* [TASK DETAILS]:
Continue the article on Colonel Percy Fawcett's disappearance in Brazil, picking up right after its final sentence.

* [EXCERPT PROVIDED]:
-- Opening Marker --
On May 30, 1925, the green wave of Brazil's Mato Grosso Plateau closed for the last time over the head of Colonel Percy Harrison Fawcett, the famed British explorer. What happened to him then? One guess is as good as another, and the Sunday supplements have made them all. Was he killed by a wild animal? No evidence of that. Is he still held captive in the deep interior by Indians who believe him a god? So one old Indian woman declared a score of years ago. Or was he really murdered by the Kalapalos chieftain who confessed the crime (TIME, April 16, 1951)? The bones said to be Fawcett's were later proved to be those of another man. Then could Fawcett possibly have reached the mysterious lost city of "Z," the mother remnant of the pre-Andean civilization, which he was certain still stood in the darkest midmost of Brazil?
Last week, after seven expeditions and almost three decades of search for the famous adventurer and his party, the trail was cold, but the subject of Fawcett was not. Conceding at last that all hope of the colonel's return was gone, the Fawcett family has released for publication the memoir of his seven expeditions through the South American rain forest. It ranks as one of the major narratives in modern exploration.
-- Closing Marker --
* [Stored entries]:
-- Opening Marker --
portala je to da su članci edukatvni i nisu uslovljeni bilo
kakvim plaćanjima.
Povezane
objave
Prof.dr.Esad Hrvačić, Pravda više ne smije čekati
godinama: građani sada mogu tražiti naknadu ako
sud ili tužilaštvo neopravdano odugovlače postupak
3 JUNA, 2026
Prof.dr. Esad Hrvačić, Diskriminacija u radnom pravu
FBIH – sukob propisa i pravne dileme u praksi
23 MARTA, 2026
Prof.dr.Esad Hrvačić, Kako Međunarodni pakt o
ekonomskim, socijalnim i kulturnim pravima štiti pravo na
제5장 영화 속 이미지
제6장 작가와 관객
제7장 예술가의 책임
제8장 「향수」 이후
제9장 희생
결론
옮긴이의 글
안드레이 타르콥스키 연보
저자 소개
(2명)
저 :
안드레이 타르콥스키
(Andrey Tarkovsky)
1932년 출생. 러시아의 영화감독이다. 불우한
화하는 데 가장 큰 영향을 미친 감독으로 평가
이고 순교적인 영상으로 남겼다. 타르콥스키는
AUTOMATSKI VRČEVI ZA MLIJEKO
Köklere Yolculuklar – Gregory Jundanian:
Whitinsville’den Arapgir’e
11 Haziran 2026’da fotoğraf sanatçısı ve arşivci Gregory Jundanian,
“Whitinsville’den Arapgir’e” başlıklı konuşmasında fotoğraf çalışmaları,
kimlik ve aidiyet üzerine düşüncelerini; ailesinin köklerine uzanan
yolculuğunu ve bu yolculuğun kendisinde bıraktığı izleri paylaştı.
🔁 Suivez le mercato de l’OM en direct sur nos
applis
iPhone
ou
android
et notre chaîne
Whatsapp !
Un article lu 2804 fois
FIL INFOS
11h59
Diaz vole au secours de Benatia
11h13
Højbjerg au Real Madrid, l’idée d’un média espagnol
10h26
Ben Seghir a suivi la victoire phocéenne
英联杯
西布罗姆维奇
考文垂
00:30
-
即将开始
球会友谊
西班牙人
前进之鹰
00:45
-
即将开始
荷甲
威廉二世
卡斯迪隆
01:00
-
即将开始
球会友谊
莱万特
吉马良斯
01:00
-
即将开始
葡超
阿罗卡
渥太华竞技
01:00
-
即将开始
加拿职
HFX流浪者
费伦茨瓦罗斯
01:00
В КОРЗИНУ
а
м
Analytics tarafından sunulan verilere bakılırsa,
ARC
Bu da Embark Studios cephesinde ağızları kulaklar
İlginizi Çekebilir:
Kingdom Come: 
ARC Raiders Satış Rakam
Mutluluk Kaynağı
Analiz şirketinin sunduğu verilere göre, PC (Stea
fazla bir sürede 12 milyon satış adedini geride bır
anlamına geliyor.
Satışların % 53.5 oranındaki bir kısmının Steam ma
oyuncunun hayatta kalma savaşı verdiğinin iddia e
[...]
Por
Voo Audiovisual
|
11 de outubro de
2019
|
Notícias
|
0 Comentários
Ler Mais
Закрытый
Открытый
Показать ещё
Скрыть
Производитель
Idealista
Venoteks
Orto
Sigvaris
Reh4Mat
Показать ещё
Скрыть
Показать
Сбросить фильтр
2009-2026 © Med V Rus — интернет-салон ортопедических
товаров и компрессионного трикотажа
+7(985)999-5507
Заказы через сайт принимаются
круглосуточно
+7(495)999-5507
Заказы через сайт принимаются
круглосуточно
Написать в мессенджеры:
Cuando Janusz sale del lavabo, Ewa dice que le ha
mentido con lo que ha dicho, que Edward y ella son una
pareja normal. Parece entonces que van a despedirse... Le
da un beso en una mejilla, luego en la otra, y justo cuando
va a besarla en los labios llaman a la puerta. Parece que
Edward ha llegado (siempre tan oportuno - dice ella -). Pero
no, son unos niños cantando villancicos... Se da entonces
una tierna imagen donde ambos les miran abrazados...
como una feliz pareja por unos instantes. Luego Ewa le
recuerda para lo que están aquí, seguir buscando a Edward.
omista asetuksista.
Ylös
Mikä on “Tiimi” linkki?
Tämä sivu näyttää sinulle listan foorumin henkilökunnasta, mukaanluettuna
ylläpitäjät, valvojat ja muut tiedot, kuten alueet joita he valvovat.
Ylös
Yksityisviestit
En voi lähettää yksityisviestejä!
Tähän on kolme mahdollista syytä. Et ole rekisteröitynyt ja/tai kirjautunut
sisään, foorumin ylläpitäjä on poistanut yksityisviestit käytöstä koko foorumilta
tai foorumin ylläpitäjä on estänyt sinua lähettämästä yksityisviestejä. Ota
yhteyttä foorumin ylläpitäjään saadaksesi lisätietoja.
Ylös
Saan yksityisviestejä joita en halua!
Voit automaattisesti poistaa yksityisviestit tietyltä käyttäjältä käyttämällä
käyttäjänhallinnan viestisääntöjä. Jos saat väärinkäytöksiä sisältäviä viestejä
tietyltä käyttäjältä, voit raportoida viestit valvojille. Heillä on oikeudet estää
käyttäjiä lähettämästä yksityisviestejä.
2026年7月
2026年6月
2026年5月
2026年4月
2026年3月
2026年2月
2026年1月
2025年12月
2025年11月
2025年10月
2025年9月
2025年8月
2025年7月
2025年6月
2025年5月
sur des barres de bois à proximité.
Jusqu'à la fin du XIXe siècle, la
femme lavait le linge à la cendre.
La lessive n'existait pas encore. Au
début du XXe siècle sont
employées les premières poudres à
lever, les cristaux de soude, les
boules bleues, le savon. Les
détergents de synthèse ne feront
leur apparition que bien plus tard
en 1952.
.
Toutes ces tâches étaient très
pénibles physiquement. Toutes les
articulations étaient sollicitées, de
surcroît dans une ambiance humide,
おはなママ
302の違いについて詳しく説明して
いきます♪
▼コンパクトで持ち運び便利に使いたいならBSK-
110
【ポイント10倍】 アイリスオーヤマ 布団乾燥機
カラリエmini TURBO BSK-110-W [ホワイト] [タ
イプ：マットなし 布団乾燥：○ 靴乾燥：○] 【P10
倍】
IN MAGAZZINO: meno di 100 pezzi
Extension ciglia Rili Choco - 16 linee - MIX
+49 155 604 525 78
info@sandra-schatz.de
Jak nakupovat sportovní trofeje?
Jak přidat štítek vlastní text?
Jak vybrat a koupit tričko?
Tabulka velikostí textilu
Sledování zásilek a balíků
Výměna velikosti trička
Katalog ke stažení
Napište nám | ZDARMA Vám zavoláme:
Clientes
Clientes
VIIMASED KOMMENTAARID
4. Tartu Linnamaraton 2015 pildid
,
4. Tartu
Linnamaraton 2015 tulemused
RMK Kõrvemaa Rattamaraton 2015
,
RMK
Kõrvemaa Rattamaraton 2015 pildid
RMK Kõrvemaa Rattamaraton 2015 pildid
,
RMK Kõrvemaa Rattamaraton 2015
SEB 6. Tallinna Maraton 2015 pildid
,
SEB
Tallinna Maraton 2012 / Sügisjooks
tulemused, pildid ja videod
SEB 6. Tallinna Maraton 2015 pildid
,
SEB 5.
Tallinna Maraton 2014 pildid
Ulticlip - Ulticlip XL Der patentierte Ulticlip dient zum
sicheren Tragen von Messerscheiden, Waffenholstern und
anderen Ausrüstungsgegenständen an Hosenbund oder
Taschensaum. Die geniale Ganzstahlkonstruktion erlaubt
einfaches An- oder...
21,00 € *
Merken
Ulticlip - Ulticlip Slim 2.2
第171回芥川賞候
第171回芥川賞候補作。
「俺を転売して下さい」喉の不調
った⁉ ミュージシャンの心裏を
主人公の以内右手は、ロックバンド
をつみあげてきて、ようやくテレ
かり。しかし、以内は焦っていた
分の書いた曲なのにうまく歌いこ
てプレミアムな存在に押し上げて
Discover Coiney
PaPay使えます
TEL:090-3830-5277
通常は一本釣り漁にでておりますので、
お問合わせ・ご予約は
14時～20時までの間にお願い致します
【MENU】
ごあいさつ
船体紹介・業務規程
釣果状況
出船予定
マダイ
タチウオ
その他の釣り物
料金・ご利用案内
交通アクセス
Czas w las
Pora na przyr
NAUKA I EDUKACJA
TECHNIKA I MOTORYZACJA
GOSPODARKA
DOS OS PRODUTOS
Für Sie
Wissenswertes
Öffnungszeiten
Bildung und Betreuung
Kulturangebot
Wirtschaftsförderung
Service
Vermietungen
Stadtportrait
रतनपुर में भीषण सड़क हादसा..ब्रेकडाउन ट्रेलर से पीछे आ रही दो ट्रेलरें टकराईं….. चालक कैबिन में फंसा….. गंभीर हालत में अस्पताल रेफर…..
-- Closing Marker --
* [ANSWER TO THIS TASK]:
Wisdom of Savages. Colonel Percy Fawcett first came to South America as a surveyor for the Bolivian government. Even then, at age 39, he was a stern, solitary man with childlike eyes and a mystical longing for primitive things. He found them: crocodiles everywhere, spiders that can catch birds, anacondas more than 60 ft. long that wail disturbingly in the jungle night, bloodsucking cockroaches, 2-in. biting ants, hordes of vampire bats, rivers full of stingrays, electric eels and shoals of tiny, man-eating piranha.
What the visible enemies left of a man, the invisible ones were ready to attack. Influenza, tertian fever, leprosy were all endemic, along with tapeworm and a mysterious intestinal infestation that made its victim long to eat earth.
Fawcett arrived in 1906, toward the end of the great rubber boom, when "every ton of rubber gathered cost a human life." One economical German farmer personally murdered more than 40 Indian slaves in a batch, simply because they were too sick to work. When the Indians murdered a white man, his brother set out some tins of poisoned alcohol in a jungle clearing for bait, and the next day surveyed his catch: 80 dead Indians. Fawcett knew of a sick Englishman who, because he lay still, was assumed by the Indians to be dead; having got this idea in their heads, they decided that his groans were those of his spirit, and buried him alive.
To the Indians, death seemed to be a laughing matter. They would roar with glee when their best friends came down with beriberi or were snapped out of dugouts by the giant anacondas. Everybody, Indian or white, drank incredible quantities of cachaça, the local cane liquor, ate maggoty rice and dried meat, and sank deeper into debt.